As I arrived home the other evening following a lengthy day including voice lessons, treatment, church choir, and a rehearsal for singing in church on Sunday it was growing late, but I have certainly come home much later before. The rain beat down on the road, and the streetlights dimly lit a path for passerby's. I always keep the car doors locked- not even out of fear, but out of safety and common sense. As I pulled into my spot, I responded to a friend who texted me asking a simple question, and noticed an email from a professor. Midway through reading this I realized that the car that had driven up the street and pulled up just behind me, but partially beside me had been a car parked out in the street with their headlights on for about three minutes by this point. My instincts heightened, and I became uneasy. I know I made a mistake now, but I pulled out from my home hoping the car wanted my spot, and my paranoia had simply gotten the better of me... the vehicle began to follow me.

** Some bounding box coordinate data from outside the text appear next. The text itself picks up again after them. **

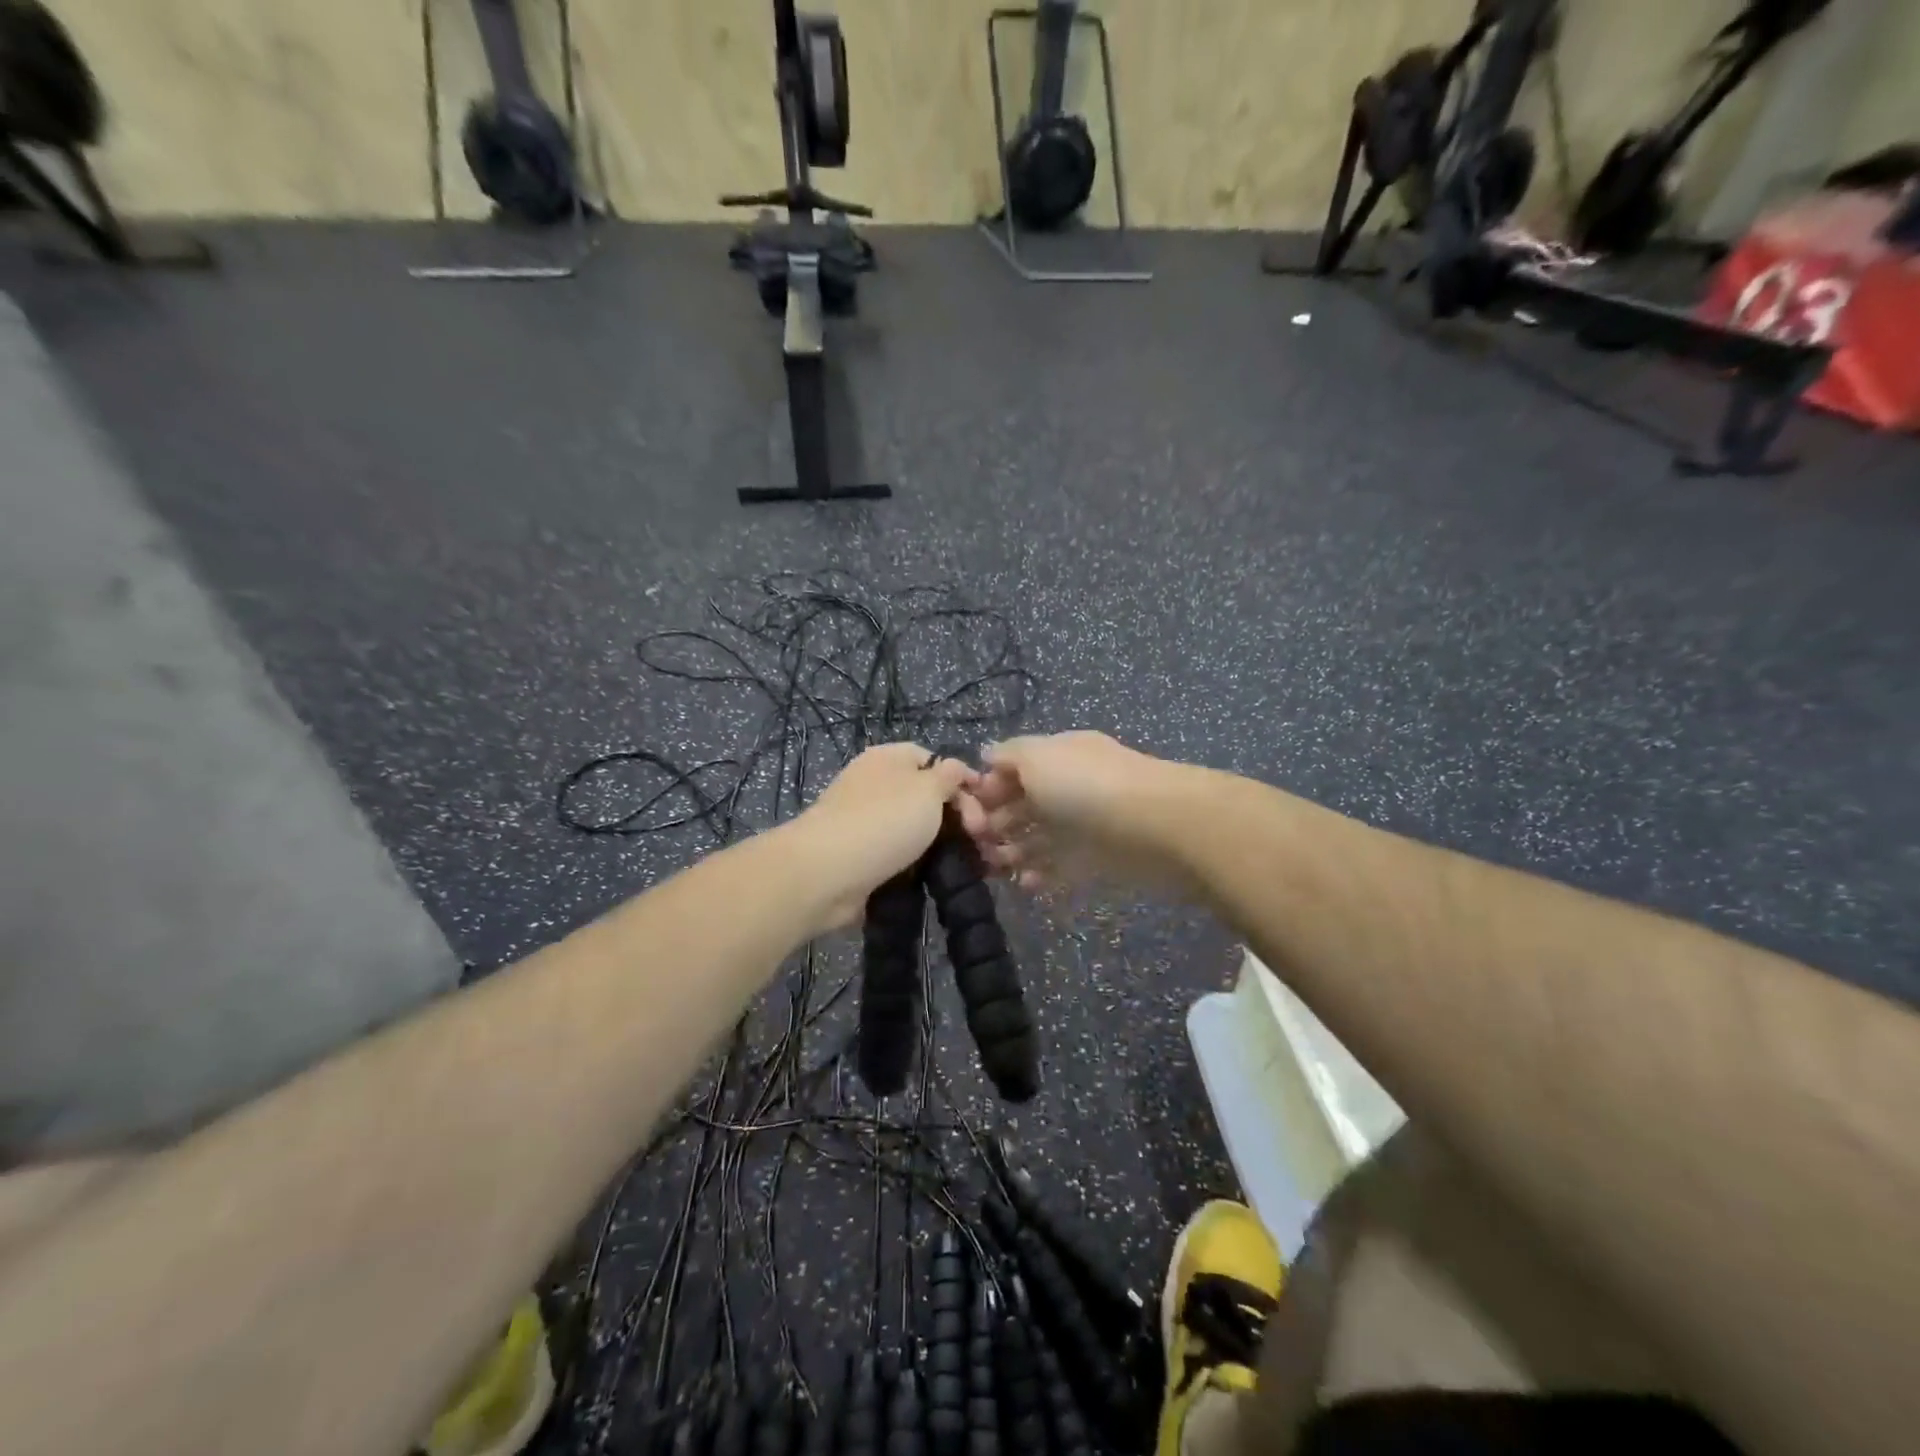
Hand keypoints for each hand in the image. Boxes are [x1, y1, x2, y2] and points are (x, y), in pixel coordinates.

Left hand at [794, 743, 974, 928]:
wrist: (828, 873)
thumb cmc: (884, 821)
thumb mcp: (927, 789)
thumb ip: (949, 775)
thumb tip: (957, 770)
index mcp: (888, 759)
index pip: (933, 759)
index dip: (962, 780)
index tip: (986, 806)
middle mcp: (875, 784)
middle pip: (925, 795)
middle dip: (956, 816)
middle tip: (979, 838)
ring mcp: (865, 821)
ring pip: (914, 829)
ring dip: (940, 845)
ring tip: (967, 863)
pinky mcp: (861, 856)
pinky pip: (899, 856)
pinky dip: (918, 866)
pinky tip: (938, 877)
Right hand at [955, 731, 1189, 892]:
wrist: (1155, 825)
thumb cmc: (1086, 786)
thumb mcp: (1038, 756)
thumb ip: (1008, 756)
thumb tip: (986, 756)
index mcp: (1055, 756)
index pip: (1012, 769)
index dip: (985, 789)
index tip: (961, 814)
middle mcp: (1068, 786)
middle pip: (1022, 805)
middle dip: (993, 824)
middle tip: (970, 847)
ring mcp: (1083, 824)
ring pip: (1038, 837)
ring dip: (1012, 852)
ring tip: (990, 869)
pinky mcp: (1097, 859)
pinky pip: (1061, 867)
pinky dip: (1041, 875)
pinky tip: (1024, 885)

Initially it was only down the street, but as I turned, they were there. Then it was every turn- the stoplight. The stopsign I ran. My heart racing like a drum- I called my mother who told me to come home. I had gone from calm to hysterical in two seconds flat. I only pictured the worst in my mind- I only wanted to keep driving- but eventually I would run out of wind... or gas. I had to come home. I began praying, knowing only God could handle this doozy of a terror. I hit a busy intersection, and as I twisted through a yellow light, just making it, he was stopped by the busy traffic in the changing lights. I had made it. Gunning it home- the pain in my chest was unrelenting, but the small whisper that things would be okay was also present.

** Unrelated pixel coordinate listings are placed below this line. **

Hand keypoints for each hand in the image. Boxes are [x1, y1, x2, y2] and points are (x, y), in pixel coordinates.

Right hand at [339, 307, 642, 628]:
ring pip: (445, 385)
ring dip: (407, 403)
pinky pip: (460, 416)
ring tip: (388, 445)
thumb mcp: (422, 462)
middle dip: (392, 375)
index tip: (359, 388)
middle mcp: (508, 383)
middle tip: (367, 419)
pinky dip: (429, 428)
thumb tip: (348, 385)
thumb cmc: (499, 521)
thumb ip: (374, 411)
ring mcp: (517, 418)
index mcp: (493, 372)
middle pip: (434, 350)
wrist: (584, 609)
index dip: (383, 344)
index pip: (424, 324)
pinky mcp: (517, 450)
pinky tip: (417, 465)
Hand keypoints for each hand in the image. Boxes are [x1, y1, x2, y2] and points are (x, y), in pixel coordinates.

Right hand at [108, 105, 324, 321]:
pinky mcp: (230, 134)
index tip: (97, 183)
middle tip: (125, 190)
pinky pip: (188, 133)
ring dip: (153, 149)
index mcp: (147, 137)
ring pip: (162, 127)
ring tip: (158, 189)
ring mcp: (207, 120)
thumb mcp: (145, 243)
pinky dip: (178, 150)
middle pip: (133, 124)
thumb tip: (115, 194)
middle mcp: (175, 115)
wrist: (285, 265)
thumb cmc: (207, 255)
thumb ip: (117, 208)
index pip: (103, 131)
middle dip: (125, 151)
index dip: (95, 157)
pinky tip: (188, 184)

Earlier that night in choir we had been singing a piece: (Check it out here!) https://www.youtube.com/watch?v=M3re8UIqMBA - but ANYWAYS- one of my favorite lines is "When you pass through the waters, I will surround you- when you pass through the floods- they will not sweep o'er. When you walk through the fire you will not be consumed. You are my child, you are so precious to me" It is based on Isaiah 43:107, but it just always brings me so much comfort to think about this. To have that in my head- to have those words pouring forth into my heart... even in my hours of the most terror- it helps me understand things in this world are not forever.

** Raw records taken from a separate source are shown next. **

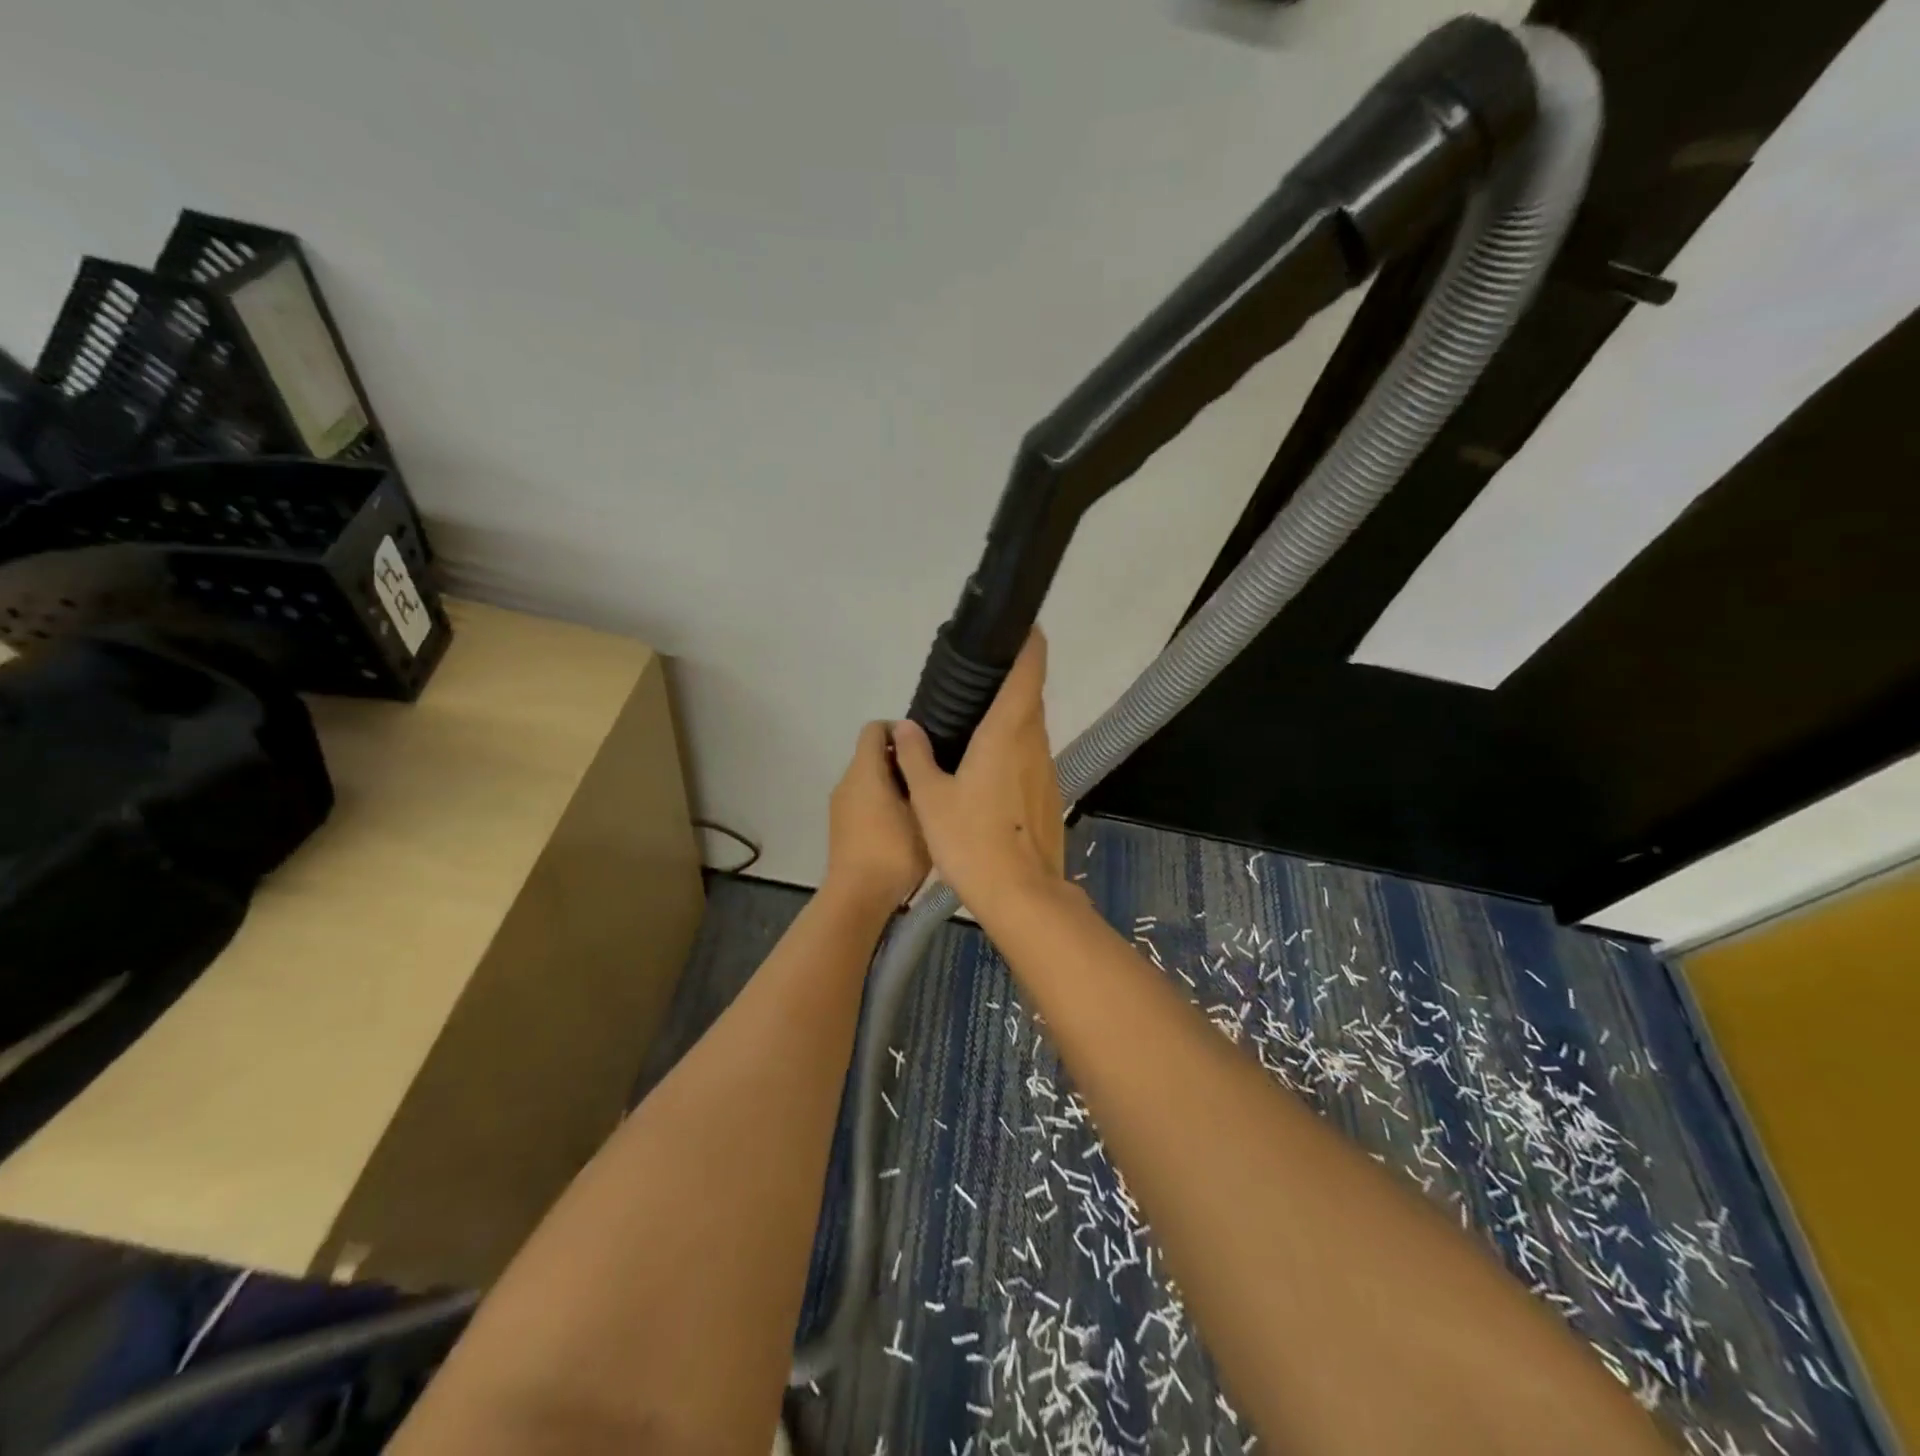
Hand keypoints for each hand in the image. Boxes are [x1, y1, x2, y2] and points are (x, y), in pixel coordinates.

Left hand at [825, 721, 930, 913]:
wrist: (858, 898)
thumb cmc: (894, 851)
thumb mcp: (920, 811)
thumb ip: (919, 772)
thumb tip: (916, 744)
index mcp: (864, 771)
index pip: (875, 728)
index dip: (900, 729)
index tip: (927, 746)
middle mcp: (847, 782)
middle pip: (873, 754)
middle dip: (902, 759)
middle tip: (933, 776)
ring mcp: (841, 806)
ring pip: (869, 779)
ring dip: (895, 783)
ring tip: (926, 802)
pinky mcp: (842, 827)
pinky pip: (864, 800)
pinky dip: (884, 802)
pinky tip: (908, 824)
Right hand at [891, 631, 1065, 914]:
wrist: (1020, 894)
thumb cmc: (970, 840)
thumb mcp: (930, 798)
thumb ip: (915, 757)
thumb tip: (903, 726)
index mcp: (1006, 733)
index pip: (1028, 673)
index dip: (1030, 645)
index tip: (1023, 627)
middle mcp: (1033, 743)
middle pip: (1031, 698)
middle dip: (1014, 680)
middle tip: (982, 676)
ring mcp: (1046, 770)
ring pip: (1033, 729)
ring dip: (1014, 716)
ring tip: (980, 719)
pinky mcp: (1049, 795)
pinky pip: (1032, 757)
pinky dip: (1016, 747)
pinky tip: (991, 767)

It hurts that I feel anxiety whenever I get out of my car, or whenever I am driving. Or the fact that the next day someone approached my car on the corner at a stoplight and tried to open my locked door. (You better believe I made a trip to the store to stock on pepper spray this morning..) To be out walking, and to become a piece of meat in a males eyes, and be cat called. Sexualized. Shamed. It is a painful experience, and it feels disgraceful, and sometimes leads me to wonder how I could ever be worthy in the eyes of someone else if other people think all these things. Or if someone would want to hurt me.
But that's the problem. In a world of hurt, and distrust- you have to look beyond the pain, and people and things of this world to the greater one to find the peace and beauty for which we so desperately seek.